Se quejaba el otro día mi colega Miguel Ángel Aguilar en una de sus columnas semanales del secretismo que rodea, al menos por parte española, las negociaciones con Estados Unidos para la revisión del convenio bilateral de defensa.

Y se lamentaba al mismo tiempo de que un asunto que afecta directamente a nuestra soberanía nacional, por cesiones que hayamos hecho de la misma en otros terrenos como el económico, no parezca importar a quien debería: es decir, a los ciudadanos y a sus representantes.

Aguilar sabe de lo que habla porque se interesó por las negociaciones que todavía bajo el gobierno socialista de Felipe González llevó a cabo el diplomático Máximo Cajal con la superpotencia para modificar unas relaciones que habían sido casi de vasallaje durante el franquismo.

Fueron negociaciones muy difíciles las de aquel Convenio de Amistad y Cooperación, y recuerdo que Estados Unidos envió entonces como embajador a Reginald Bartholomew, que había resuelto con éxito para Washington el asunto de sus bases militares en Grecia, otro país salido de la dictadura, en su caso la de los coroneles.

Años después, la Casa Blanca y el Pentágono nos eligieron, junto a las excomunistas Polonia y Rumanía y algún otro país como Turquía, para instalar aquí, concretamente en Rota, parte de su sistema antimisiles, cuya utilidad no ha estado nunca clara, pues no se sabe bien de quién se pretende protegernos.

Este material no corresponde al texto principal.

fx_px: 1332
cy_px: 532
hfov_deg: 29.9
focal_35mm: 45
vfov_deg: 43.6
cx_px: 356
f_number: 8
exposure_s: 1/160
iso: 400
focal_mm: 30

Se habló en su día de la lejanísima Corea del Norte -¡puro disparate!-, pero también del mucho más próximo Irán de los ayatolas, ese mismo país con el que Washington quiere firmar ahora la paz nuclear, que ya no pertenece al Eje del Mal y se ha convertido en clave para resolver el inextricable conflicto de Oriente Próximo, si es que hay alguna manera de resolverlo.

Con independencia de lo que ocurra en esa convulsa región, en la que Irán y sus aliados, por un lado, y Arabia Saudí y sus socios árabes, por otro, luchan por la supremacía regional con el Estado Islámico por medio, a España va a tocarle seguramente un papel de apoyo logístico a través de las bases que llaman «de utilización conjunta».

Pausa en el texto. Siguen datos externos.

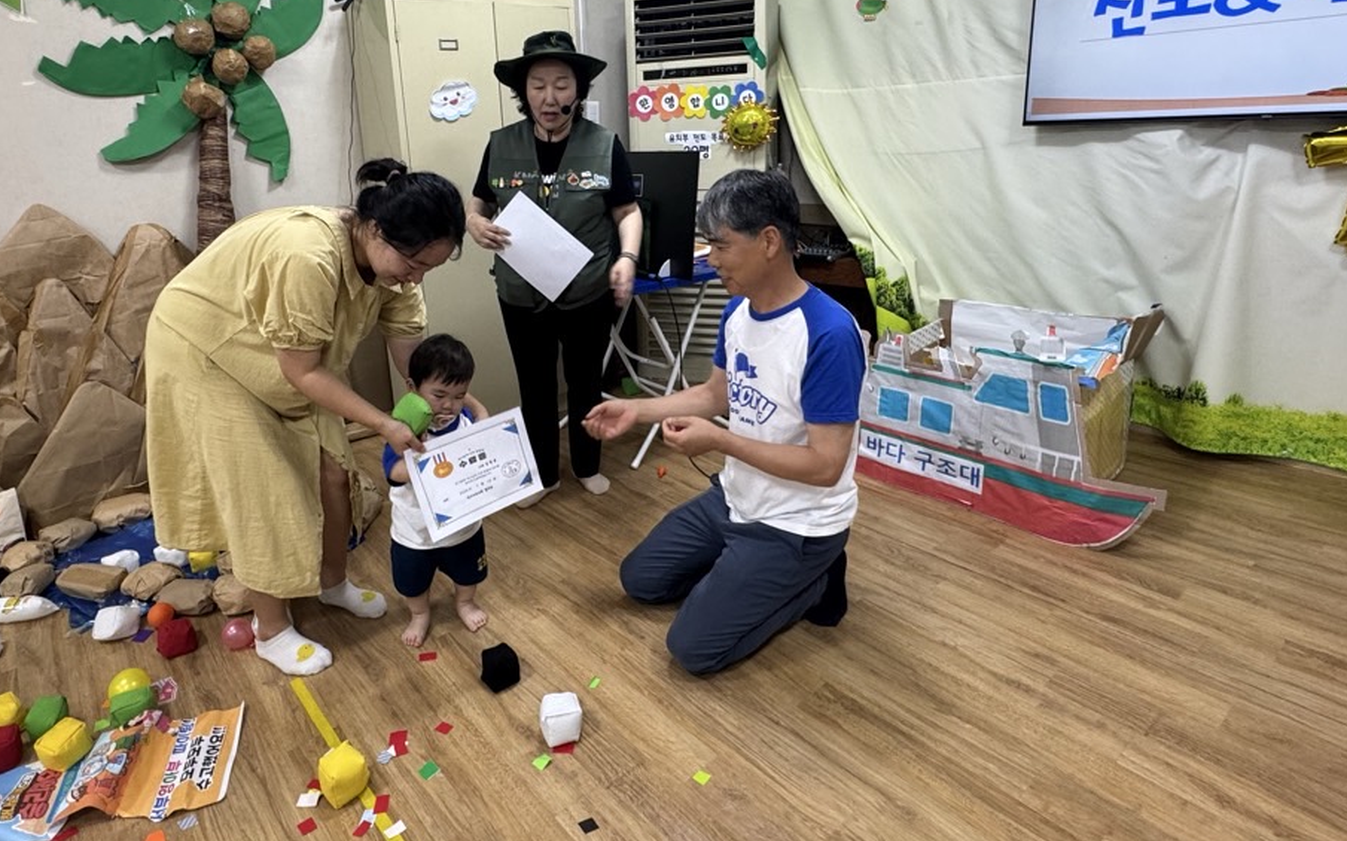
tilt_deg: -13.4
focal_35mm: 21
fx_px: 771
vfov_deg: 56.5
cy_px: 311
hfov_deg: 81.9
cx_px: 591
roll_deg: +3.4
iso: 200
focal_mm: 2.22
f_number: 2.2
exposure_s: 1/60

Se entiende que, aprovechando una mayoría absoluta cada vez más en entredicho, el Gobierno del Partido Popular busque el secretismo de las conversaciones con Washington, pero el resto de los partidos, sobre todo los que no tienen ningún compromiso con el pasado, deberían suscitar un gran debate abierto sobre la posible merma de nuestra soberanía.

Se dirá que poco queda ya de ella cuando estamos metidos en una OTAN de la que, siendo realistas, difícilmente vamos a poder salirnos, pero se supone que la Alianza Atlántica es una organización de gobiernos democráticos y eso es justamente lo que toca demostrar con hechos.

Argumentará también el Gobierno que es un asunto complejo que no puede tratarse sin los necesarios conocimientos y menos con demagogia, pero deberíamos responderle que no hay asunto, por complicado que sea, sobre el que no puedan ni deban pronunciarse unos ciudadanos bien informados: es la base misma de la democracia.

Algo parecido ocurre por cierto con el Tratado Transatlántico de libre comercio e inversiones, que se nos vende desde Bruselas o Washington como la forma de dar un enorme impulso al comercio entre las dos orillas del Atlántico, pero que puede suponer igualmente una merma de la soberanía nacional en beneficio, sobre todo, de las grandes multinacionales.

Es un tema de amplio debate en otros países, como Alemania, pero aquí seguimos hablando del último gol de Messi o de Ronaldo. Es lo único que al parecer importa.